*** Opening SELECTED EXTRACT ***

Lowering the Autism Mask

Where does my masking end and my authenticity begin? Who am I, really?

Having just recently learned that I have been walking around with autism for decades without even realizing it, I’m spending a lot of time learning about the condition, and reevaluating the events of my past through the autism lens. Things are finally starting to make sense.

A huge element of autism, especially with level one autistics, is something called “masking”. Basically, it’s trying to pass yourself off as neurotypical. We all want to fit in, so I’ve been masking my whole life. I did it by pure instinct, so imagine my shock when I discovered that it was actually a thing.

Without consciously realizing it, I now know that I sometimes mimic facial expressions even though my default position is to keep my face blank. I sometimes force myself to have eye contact, especially at job interviews and the like, even though it inwardly makes me squirm. I do my best to pretend I understand certain types of jokes. I try not to fidget or hum too loudly.

I know it’s probably best to keep my weird thoughts to myself, but I struggle with keeping any thoughts to myself, if I’m perfectly frank. I try to fake interest in things that I couldn’t care less about, and I try to dial back my fascination with things I’m obsessed with, because they bore people. I try to have my meltdowns and my shutdowns alone, because otherwise people will think I’m unhinged.

*** Closing SELECTED EXTRACT ***
*** Opening STORED DATA ***

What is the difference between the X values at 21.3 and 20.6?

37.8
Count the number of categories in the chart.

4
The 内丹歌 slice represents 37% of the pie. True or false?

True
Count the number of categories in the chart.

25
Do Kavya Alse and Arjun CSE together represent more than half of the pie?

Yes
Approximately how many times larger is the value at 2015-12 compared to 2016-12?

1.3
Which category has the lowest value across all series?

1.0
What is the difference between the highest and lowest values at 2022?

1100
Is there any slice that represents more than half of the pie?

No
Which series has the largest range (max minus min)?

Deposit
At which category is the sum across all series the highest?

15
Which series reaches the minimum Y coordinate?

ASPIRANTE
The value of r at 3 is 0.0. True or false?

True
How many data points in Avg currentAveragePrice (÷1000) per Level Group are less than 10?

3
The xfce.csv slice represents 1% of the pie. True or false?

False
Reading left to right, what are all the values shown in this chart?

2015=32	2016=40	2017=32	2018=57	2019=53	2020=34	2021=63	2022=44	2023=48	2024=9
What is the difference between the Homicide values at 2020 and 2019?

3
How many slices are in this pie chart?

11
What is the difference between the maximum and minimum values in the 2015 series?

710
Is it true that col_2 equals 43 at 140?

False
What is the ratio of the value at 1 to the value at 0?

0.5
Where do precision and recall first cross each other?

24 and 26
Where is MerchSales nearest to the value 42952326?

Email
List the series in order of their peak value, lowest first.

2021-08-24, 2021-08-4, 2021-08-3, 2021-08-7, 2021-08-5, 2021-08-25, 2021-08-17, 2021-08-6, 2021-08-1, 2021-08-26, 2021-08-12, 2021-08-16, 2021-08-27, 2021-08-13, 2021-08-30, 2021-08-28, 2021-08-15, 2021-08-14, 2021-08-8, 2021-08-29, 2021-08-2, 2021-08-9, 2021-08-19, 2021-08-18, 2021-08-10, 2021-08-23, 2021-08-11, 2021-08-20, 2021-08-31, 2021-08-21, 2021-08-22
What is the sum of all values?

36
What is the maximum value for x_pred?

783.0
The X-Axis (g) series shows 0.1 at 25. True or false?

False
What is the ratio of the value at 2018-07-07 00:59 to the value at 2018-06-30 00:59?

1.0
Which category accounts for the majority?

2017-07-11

*** Closing STORED DATA ***

__THINGS TO DO__:
a) How does the autism masking essay define masking?
b) Write out word for word the part of the autism masking essay that begins at the words "Without consciously realizing" and ends after "think I’m unhinged.".
The records were taken from a separate source.

__ACTIVITY ANSWERS__:
a) Masking is trying to pass yourself off as neurotypical.

b)
Without consciously realizing it, I now know that I sometimes mimic facial expressions even though my default position is to keep my face blank. I sometimes force myself to have eye contact, especially at job interviews and the like, even though it inwardly makes me squirm. I do my best to pretend I understand certain types of jokes. I try not to fidget or hum too loudly.

I know it’s probably best to keep my weird thoughts to myself, but I struggle with keeping any thoughts to myself, if I’m perfectly frank. I try to fake interest in things that I couldn’t care less about, and I try to dial back my fascination with things I’m obsessed with, because they bore people. I try to have my meltdowns and my shutdowns alone, because otherwise people will think I’m unhinged.